Savaş döneminde Kasım Süleymani'nin komutasındaki 41. Sarallah Tümeni'nde meddahlık görevi yapan Mehdî Sedefi, meddahların savaştaki rollerini şu şekilde ifade etmiştir:
"Ehl-i Beyt'in musibetlerini zikretmek hedefe ulaşmak konusunda yardımcı oluyordu. Meddahlar Kutsal Savunma yıllarında önemli rol oynayarak cepheye giden gençler üzerinde Rabbanî bir motivasyon oluşturdular. İmam Humeyni, propaganda silahı savaş silahından daha çok kazandırır diyerek biz meddahlara cephe hattında çalışmamızı ve savaşçıları motive etmemizi emretti. Savaş silahından daha etkili olma durumunu bizzat tecrübe ettik."
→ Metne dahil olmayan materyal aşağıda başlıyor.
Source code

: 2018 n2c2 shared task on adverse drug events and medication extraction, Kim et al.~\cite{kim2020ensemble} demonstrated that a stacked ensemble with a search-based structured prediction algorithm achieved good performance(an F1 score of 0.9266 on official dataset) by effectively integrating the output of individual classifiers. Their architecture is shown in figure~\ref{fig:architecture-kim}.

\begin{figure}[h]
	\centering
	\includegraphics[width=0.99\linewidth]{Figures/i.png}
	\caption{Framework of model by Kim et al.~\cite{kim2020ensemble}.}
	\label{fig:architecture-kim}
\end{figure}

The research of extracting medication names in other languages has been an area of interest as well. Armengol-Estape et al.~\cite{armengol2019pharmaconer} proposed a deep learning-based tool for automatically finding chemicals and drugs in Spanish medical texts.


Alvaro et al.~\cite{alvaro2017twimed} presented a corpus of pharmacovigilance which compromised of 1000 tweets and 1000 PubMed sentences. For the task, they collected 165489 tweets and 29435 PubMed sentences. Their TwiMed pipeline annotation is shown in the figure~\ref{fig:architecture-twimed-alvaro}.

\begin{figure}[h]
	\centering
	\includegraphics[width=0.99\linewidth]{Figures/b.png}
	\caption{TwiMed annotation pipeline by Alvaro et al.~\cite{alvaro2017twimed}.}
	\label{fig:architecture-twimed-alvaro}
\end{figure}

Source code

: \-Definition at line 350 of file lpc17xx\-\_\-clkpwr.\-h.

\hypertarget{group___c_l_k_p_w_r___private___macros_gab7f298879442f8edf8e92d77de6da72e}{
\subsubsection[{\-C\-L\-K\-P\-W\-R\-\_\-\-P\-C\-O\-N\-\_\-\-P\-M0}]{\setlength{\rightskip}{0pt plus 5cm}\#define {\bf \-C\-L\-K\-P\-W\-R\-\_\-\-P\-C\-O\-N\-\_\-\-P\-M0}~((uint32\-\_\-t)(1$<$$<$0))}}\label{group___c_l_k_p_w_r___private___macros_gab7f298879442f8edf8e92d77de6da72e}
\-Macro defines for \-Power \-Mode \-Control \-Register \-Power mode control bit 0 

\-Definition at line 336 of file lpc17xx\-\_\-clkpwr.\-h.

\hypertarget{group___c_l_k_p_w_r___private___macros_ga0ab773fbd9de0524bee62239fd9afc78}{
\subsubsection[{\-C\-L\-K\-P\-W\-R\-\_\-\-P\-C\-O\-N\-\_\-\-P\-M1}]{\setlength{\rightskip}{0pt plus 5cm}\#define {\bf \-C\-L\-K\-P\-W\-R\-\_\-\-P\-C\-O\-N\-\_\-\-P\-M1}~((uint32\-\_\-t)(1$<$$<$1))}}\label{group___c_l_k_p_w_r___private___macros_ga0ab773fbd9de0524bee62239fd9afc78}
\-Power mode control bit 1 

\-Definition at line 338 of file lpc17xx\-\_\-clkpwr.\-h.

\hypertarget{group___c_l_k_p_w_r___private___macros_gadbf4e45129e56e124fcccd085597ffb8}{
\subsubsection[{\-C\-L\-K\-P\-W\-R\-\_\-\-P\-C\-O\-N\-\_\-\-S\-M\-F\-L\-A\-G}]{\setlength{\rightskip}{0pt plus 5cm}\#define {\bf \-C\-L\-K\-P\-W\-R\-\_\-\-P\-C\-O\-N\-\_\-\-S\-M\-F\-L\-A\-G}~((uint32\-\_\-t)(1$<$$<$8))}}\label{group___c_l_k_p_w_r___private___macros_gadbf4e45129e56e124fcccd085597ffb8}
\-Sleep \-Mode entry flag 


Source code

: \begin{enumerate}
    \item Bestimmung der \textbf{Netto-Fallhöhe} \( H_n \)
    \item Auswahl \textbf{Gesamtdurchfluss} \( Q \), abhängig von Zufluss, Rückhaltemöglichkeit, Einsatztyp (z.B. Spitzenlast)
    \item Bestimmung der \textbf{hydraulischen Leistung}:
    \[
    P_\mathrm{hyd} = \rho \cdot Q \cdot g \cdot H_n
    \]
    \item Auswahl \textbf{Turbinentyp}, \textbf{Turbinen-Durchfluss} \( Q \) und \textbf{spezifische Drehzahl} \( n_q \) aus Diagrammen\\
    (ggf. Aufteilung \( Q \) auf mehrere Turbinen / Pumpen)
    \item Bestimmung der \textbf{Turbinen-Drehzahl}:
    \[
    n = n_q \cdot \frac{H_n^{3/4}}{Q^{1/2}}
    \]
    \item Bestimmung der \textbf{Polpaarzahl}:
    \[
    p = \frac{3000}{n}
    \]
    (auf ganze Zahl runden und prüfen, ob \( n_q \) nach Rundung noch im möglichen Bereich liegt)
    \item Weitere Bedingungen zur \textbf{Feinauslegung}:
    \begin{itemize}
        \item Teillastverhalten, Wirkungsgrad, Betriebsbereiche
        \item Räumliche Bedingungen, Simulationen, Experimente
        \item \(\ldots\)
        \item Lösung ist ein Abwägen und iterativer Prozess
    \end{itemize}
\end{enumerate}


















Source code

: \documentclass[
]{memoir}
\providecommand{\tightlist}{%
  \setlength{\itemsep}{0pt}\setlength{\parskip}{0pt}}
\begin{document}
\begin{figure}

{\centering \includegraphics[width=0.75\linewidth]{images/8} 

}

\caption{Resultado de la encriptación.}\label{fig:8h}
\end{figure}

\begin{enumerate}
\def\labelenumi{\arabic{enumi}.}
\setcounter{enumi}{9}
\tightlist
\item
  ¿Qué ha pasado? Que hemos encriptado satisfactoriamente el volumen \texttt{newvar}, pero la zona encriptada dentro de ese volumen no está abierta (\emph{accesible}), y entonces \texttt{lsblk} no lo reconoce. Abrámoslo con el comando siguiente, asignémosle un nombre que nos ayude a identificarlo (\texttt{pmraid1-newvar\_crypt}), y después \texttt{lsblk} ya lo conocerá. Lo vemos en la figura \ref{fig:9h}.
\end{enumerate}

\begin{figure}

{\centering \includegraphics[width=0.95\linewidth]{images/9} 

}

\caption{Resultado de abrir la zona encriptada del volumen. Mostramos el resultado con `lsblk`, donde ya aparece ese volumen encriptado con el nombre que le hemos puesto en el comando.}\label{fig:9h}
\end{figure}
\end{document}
"Imam Humeyni, propaganda silahı savaş silahından daha çok kazandırır diyerek biz meddahlara cephe hattında çalışmamızı ve savaşçıları motive etmemizi emretti."
Kitap isminden de anlaşılacağı üzere Meddahları, İran ve şii kültüründeki Meddahlık müessesini ve İran’ın bu müesseseyi Suriye savaşında nasıl kullandığına odaklanıyor. Meddahlığın nasıl ortaya çıktığı ve şii geleneğinde nasıl kullanıldığı hakkında tarihi bilgilerle başlayan kitap hemen ilgi çekiyor. Kerbela üzerine kurulan matem heyetleri ve yaş törenlerinin bir numaralı aktörü olan meddahlar gittikçe ön plana çıkan ve günümüz şartlarına olaylarına ayak uyduran bir hal alıyorlar. Kitap en güncel şekilde ve gayet orijinal bir yaklaşımla bu konuya eğiliyor. Meddahlarla yapılan mülakatlar üzerinden birinci ağızdan konuya ilişkin düşünceler aktarılıyor. İran’da gençler üzerinde ulema kadar etkin olan ve insanları kerbela olayı üzerinden duygusal anlamda manipüle eden meddahlar İran-Irak savaşından sonra aynı fırını Suriye olaylarında da etkili bir şekilde kullanıyorlar. Gençleri heyecanlandırarak cepheye asker toplama açısından kusursuz iş çıkaran meddahlar aynı zamanda cepheye savaşmaya ve savaşanların heyecanını diri tutmaya da gidiyorlar. Meddahların okudukları şiirlerin ana teması Esed rejimini Hz. Hüseyin’e karşı tarafı Yezid’e benzeterek savaşanları intikam hırsıyla doldurup harekete geçirmek. Ciddi anlamda da başarmış görünüyorlar.